Dataset content -
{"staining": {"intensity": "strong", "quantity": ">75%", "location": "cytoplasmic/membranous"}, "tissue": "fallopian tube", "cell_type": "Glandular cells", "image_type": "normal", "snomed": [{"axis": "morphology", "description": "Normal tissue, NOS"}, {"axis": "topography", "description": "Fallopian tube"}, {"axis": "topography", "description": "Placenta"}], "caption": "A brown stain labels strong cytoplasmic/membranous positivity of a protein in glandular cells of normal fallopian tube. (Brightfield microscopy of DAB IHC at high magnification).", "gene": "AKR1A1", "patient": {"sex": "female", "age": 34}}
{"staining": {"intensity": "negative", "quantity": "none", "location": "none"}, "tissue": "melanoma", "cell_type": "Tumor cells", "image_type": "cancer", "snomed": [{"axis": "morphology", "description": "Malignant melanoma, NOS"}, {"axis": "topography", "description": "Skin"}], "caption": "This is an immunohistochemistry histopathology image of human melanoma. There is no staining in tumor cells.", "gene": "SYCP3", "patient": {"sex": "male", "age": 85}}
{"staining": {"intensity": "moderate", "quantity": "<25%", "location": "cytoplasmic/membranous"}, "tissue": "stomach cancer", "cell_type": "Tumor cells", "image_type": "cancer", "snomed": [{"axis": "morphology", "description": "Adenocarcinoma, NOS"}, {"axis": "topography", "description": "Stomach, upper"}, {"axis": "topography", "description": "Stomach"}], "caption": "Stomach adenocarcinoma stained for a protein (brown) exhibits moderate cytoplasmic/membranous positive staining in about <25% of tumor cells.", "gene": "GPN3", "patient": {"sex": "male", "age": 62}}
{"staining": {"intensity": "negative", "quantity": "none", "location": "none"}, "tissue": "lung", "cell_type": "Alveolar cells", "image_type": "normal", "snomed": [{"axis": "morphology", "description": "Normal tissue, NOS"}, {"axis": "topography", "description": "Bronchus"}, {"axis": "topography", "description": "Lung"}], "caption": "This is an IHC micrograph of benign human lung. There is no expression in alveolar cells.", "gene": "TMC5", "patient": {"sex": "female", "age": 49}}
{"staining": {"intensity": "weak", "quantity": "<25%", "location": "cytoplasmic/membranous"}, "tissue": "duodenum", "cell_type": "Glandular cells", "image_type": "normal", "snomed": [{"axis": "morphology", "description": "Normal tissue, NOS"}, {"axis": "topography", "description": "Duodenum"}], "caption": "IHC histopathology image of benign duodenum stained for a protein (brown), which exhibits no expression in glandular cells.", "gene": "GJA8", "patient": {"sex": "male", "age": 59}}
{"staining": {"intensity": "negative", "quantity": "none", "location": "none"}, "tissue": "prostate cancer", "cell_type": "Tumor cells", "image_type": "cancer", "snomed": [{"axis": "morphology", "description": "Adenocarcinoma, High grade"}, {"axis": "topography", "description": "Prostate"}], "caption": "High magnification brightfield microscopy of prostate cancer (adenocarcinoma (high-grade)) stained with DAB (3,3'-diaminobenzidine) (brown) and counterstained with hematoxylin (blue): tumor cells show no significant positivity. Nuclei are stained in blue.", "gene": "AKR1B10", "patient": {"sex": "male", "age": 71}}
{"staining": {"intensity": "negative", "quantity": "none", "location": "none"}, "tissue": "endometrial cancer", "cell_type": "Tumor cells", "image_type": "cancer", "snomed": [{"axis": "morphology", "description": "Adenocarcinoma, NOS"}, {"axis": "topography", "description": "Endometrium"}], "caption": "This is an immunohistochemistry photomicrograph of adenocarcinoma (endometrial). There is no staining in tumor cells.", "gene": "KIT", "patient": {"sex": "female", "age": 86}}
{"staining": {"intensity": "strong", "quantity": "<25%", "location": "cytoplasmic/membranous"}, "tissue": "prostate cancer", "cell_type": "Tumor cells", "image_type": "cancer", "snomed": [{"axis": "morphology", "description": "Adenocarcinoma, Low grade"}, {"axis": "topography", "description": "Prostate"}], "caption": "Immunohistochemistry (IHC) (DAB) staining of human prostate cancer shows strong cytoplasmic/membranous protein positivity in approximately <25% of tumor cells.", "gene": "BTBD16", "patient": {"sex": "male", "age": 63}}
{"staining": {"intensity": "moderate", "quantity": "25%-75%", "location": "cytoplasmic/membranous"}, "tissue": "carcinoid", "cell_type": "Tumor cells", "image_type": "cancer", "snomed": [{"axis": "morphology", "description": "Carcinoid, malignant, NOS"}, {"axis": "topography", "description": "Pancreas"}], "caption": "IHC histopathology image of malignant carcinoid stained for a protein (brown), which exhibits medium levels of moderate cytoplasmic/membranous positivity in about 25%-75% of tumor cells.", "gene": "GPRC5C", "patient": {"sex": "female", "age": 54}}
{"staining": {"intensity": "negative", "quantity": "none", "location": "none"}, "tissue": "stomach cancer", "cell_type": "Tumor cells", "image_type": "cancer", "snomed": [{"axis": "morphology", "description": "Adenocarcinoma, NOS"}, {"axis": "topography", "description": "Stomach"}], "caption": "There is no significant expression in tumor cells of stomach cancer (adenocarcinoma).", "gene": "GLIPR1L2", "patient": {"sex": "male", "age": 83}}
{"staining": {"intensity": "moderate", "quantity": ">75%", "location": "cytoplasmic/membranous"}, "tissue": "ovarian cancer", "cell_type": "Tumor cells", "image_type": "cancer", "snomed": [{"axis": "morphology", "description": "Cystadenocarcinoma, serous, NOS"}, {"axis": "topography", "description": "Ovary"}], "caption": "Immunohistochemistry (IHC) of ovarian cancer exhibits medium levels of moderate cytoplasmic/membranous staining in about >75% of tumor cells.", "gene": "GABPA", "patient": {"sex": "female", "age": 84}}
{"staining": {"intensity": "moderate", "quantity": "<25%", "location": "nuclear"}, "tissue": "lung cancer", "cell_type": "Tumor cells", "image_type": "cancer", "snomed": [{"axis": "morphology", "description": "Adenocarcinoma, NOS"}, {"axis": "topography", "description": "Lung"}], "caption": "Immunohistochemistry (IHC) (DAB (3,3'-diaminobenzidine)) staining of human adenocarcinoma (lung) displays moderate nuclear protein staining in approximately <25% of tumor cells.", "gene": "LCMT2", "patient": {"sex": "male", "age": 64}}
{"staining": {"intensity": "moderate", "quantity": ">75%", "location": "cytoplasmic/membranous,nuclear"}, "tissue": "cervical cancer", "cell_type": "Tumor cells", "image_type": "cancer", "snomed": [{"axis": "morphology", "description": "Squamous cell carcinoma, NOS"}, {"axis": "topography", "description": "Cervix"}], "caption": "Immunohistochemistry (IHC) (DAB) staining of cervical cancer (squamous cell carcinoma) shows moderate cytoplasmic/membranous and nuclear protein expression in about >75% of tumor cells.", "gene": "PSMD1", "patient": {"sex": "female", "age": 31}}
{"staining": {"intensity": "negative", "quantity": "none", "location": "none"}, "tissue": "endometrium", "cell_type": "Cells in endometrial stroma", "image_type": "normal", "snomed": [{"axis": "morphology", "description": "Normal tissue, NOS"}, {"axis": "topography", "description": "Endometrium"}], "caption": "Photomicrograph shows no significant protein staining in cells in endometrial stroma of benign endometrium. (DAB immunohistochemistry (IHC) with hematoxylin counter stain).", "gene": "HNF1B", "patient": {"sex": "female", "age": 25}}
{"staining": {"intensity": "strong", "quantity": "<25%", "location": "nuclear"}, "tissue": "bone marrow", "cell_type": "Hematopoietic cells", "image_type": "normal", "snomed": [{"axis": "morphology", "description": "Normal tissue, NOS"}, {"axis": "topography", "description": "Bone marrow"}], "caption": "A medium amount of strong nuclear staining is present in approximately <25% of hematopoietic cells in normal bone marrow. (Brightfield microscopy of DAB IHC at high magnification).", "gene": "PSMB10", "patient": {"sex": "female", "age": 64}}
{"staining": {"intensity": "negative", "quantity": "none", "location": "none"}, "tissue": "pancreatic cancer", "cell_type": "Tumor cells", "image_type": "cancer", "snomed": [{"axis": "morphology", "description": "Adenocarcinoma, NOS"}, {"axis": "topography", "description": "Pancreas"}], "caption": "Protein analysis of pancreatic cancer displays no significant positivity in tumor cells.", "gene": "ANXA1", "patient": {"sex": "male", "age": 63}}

Your instructions - Reproduce, word for word and in full, only the lines above that start at the line with "an IHC micrograph" and run through the line with "an immunohistochemistry photomicrograph", both ends included.

Finished task -
{"staining": {"intensity": "negative", "quantity": "none", "location": "none"}, "tissue": "lung", "cell_type": "Alveolar cells", "image_type": "normal", "snomed": [{"axis": "morphology", "description": "Normal tissue, NOS"}, {"axis": "topography", "description": "Bronchus"}, {"axis": "topography", "description": "Lung"}], "caption": "This is an IHC micrograph of benign human lung. There is no expression in alveolar cells.", "gene": "TMC5", "patient": {"sex": "female", "age": 49}}
{"staining": {"intensity": "weak", "quantity": "<25%", "location": "cytoplasmic/membranous"}, "tissue": "duodenum", "cell_type": "Glandular cells", "image_type": "normal", "snomed": [{"axis": "morphology", "description": "Normal tissue, NOS"}, {"axis": "topography", "description": "Duodenum"}], "caption": "IHC histopathology image of benign duodenum stained for a protein (brown), which exhibits no expression in glandular cells.", "gene": "GJA8", "patient": {"sex": "male", "age": 59}}
{"staining": {"intensity": "negative", "quantity": "none", "location": "none"}, "tissue": "prostate cancer", "cell_type": "Tumor cells", "image_type": "cancer", "snomed": [{"axis": "morphology", "description": "Adenocarcinoma, High grade"}, {"axis": "topography", "description": "Prostate"}], "caption": "High magnification brightfield microscopy of prostate cancer (adenocarcinoma (high-grade)) stained with DAB (3,3'-diaminobenzidine) (brown) and counterstained with hematoxylin (blue): tumor cells show no significant positivity. Nuclei are stained in blue.", "gene": "AKR1B10", "patient": {"sex": "male", "age": 71}}
{"staining": {"intensity": "negative", "quantity": "none", "location": "none"}, "tissue": "endometrial cancer", "cell_type": "Tumor cells", "image_type": "cancer", "snomed": [{"axis": "morphology", "description": "Adenocarcinoma, NOS"}, {"axis": "topography", "description": "Endometrium"}], "caption": "This is an immunohistochemistry photomicrograph of adenocarcinoma (endometrial). There is no staining in tumor cells.", "gene": "KIT", "patient": {"sex": "female", "age": 86}}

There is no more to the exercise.